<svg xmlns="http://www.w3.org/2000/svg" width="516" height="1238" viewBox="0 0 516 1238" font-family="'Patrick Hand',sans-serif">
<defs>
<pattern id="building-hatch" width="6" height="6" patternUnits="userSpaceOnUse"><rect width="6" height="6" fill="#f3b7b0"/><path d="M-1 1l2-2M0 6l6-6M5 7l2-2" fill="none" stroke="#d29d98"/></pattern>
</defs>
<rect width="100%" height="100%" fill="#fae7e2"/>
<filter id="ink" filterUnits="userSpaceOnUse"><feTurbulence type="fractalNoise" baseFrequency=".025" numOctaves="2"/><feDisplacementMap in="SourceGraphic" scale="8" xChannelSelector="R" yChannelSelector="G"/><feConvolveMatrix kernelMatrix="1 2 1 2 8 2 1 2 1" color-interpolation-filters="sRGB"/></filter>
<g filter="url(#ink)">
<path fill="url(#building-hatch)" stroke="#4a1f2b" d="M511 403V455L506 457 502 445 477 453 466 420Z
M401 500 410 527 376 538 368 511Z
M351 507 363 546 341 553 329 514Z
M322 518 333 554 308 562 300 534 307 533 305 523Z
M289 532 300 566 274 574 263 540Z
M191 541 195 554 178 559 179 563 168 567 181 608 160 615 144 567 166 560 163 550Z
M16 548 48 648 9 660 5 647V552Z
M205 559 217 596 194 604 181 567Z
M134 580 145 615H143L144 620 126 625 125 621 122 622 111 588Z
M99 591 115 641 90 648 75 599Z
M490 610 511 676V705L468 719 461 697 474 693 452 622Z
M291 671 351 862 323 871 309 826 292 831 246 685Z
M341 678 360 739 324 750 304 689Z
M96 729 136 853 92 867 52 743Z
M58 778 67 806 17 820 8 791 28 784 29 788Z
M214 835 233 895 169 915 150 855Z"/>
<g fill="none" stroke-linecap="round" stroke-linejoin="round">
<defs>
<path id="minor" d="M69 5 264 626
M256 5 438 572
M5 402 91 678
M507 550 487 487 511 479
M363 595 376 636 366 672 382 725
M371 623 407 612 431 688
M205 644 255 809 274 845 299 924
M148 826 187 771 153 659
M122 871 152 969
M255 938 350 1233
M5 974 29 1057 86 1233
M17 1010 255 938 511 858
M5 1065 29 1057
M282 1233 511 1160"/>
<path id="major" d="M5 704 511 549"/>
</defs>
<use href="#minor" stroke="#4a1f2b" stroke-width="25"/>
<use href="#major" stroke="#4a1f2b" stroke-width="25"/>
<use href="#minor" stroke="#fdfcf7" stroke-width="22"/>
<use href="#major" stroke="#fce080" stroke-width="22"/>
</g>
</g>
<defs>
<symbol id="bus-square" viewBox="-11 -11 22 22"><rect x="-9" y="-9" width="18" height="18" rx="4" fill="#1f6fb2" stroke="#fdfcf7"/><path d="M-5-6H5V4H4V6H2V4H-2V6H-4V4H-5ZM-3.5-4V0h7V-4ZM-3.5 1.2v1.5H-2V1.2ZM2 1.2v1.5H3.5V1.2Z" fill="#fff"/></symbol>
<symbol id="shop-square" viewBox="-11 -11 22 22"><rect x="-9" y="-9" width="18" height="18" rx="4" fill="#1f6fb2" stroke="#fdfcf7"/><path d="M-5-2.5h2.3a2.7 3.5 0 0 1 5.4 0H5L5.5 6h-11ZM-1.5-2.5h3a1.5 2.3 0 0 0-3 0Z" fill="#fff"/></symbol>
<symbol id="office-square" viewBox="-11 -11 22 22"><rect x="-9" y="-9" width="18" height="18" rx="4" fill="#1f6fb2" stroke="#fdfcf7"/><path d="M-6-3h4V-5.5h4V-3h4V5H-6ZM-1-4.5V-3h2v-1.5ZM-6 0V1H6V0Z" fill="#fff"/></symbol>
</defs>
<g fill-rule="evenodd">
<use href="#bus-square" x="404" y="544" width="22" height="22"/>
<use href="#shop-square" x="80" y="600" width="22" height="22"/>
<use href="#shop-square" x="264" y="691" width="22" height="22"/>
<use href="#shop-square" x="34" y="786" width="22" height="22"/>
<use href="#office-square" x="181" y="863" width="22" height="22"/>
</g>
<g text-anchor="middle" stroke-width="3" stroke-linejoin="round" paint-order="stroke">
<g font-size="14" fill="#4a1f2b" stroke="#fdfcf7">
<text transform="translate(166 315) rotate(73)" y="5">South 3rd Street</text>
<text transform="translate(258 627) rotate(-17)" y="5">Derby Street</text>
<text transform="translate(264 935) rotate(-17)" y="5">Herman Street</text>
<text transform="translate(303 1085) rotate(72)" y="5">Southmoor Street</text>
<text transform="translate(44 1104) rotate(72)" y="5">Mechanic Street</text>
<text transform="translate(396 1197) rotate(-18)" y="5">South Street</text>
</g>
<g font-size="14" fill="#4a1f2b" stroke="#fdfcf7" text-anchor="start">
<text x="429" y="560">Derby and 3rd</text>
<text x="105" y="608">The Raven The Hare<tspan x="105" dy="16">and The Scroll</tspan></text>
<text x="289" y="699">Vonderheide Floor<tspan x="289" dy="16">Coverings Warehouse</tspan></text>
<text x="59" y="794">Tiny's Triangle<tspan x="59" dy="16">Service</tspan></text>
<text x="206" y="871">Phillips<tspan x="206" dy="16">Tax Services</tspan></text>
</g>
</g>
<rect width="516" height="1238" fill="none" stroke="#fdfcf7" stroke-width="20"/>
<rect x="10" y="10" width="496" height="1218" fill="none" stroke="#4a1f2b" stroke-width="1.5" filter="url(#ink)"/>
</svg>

PROBLEM DESCRIPTION:
From the first line to the last, return the data above exactly.

SOLUTION TO THIS EXERCISE:
<svg xmlns="http://www.w3.org/2000/svg" width="516" height="1238" viewBox="0 0 516 1238" font-family="'Patrick Hand',sans-serif">
<defs>
<pattern id="building-hatch" width="6" height="6" patternUnits="userSpaceOnUse"><rect width="6" height="6" fill="#f3b7b0"/><path d="M-1 1l2-2M0 6l6-6M5 7l2-2" fill="none" stroke="#d29d98"/></pattern>
</defs>
<rect width="100%" height="100%" fill="#fae7e2"/>
<filter id="ink" filterUnits="userSpaceOnUse"><feTurbulence type="fractalNoise" baseFrequency=".025" numOctaves="2"/><feDisplacementMap in="SourceGraphic" scale="8" xChannelSelector="R" yChannelSelector="G"/><feConvolveMatrix kernelMatrix="1 2 1 2 8 2 1 2 1" color-interpolation-filters="sRGB"/></filter>
<g filter="url(#ink)">
<path fill="url(#building-hatch)" stroke="#4a1f2b" d="M511 403V455L506 457 502 445 477 453 466 420Z
M401 500 410 527 376 538 368 511Z
M351 507 363 546 341 553 329 514Z
M322 518 333 554 308 562 300 534 307 533 305 523Z
M289 532 300 566 274 574 263 540Z
M191 541 195 554 178 559 179 563 168 567 181 608 160 615 144 567 166 560 163 550Z
M16 548 48 648 9 660 5 647V552Z
M205 559 217 596 194 604 181 567Z
M134 580 145 615H143L144 620 126 625 125 621 122 622 111 588Z
M99 591 115 641 90 648 75 599Z
M490 610 511 676V705L468 719 461 697 474 693 452 622Z
M291 671 351 862 323 871 309 826 292 831 246 685Z
M341 678 360 739 324 750 304 689Z
M96 729 136 853 92 867 52 743Z
M58 778 67 806 17 820 8 791 28 784 29 788Z
M214 835 233 895 169 915 150 855Z"/>
<g fill="none" stroke-linecap="round" stroke-linejoin="round">
<defs>
<path id="minor" d="M69 5 264 626
M256 5 438 572
M5 402 91 678
M507 550 487 487 511 479
M363 595 376 636 366 672 382 725
M371 623 407 612 431 688
M205 644 255 809 274 845 299 924
M148 826 187 771 153 659
M122 871 152 969
M255 938 350 1233
M5 974 29 1057 86 1233
M17 1010 255 938 511 858
M5 1065 29 1057
M282 1233 511 1160"/>
<path id="major" d="M5 704 511 549"/>
</defs>
<use href="#minor" stroke="#4a1f2b" stroke-width="25"/>
<use href="#major" stroke="#4a1f2b" stroke-width="25"/>
<use href="#minor" stroke="#fdfcf7" stroke-width="22"/>
<use href="#major" stroke="#fce080" stroke-width="22"/>
</g>
</g>
<defs>
<symbol id="bus-square" viewBox="-11 -11 22 22"><rect x="-9" y="-9" width="18" height="18" rx="4" fill="#1f6fb2" stroke="#fdfcf7"/><path d="M-5-6H5V4H4V6H2V4H-2V6H-4V4H-5ZM-3.5-4V0h7V-4ZM-3.5 1.2v1.5H-2V1.2ZM2 1.2v1.5H3.5V1.2Z" fill="#fff"/></symbol>
<symbol id="shop-square" viewBox="-11 -11 22 22"><rect x="-9" y="-9" width="18" height="18" rx="4" fill="#1f6fb2" stroke="#fdfcf7"/><path d="M-5-2.5h2.3a2.7 3.5 0 0 1 5.4 0H5L5.5 6h-11ZM-1.5-2.5h3a1.5 2.3 0 0 0-3 0Z" fill="#fff"/></symbol>
<symbol id="office-square" viewBox="-11 -11 22 22"><rect x="-9" y="-9" width="18" height="18" rx="4" fill="#1f6fb2" stroke="#fdfcf7"/><path d="M-6-3h4V-5.5h4V-3h4V5H-6ZM-1-4.5V-3h2v-1.5ZM-6 0V1H6V0Z" fill="#fff"/></symbol>
</defs>
<g fill-rule="evenodd">
<use href="#bus-square" x="404" y="544" width="22" height="22"/>
<use href="#shop-square" x="80" y="600" width="22" height="22"/>
<use href="#shop-square" x="264" y="691" width="22" height="22"/>
<use href="#shop-square" x="34" y="786" width="22" height="22"/>
<use href="#office-square" x="181" y="863" width="22" height="22"/>
</g>
<g text-anchor="middle" stroke-width="3" stroke-linejoin="round" paint-order="stroke">
<g font-size="14" fill="#4a1f2b" stroke="#fdfcf7">
<text transform="translate(166 315) rotate(73)" y="5">South 3rd Street</text>
<text transform="translate(258 627) rotate(-17)" y="5">Derby Street</text>
<text transform="translate(264 935) rotate(-17)" y="5">Herman Street</text>
<text transform="translate(303 1085) rotate(72)" y="5">Southmoor Street</text>
<text transform="translate(44 1104) rotate(72)" y="5">Mechanic Street</text>
<text transform="translate(396 1197) rotate(-18)" y="5">South Street</text>
</g>
<g font-size="14" fill="#4a1f2b" stroke="#fdfcf7" text-anchor="start">
<text x="429" y="560">Derby and 3rd</text>
<text x="105" y="608">The Raven The Hare<tspan x="105" dy="16">and The Scroll</tspan></text>
<text x="289" y="699">Vonderheide Floor<tspan x="289" dy="16">Coverings Warehouse</tspan></text>
<text x="59" y="794">Tiny's Triangle<tspan x="59" dy="16">Service</tspan></text>
<text x="206" y="871">Phillips<tspan x="206" dy="16">Tax Services</tspan></text>
</g>
</g>
<rect width="516" height="1238" fill="none" stroke="#fdfcf7" stroke-width="20"/>
<rect x="10" y="10" width="496" height="1218" fill="none" stroke="#4a1f2b" stroke-width="1.5" filter="url(#ink)"/>
</svg>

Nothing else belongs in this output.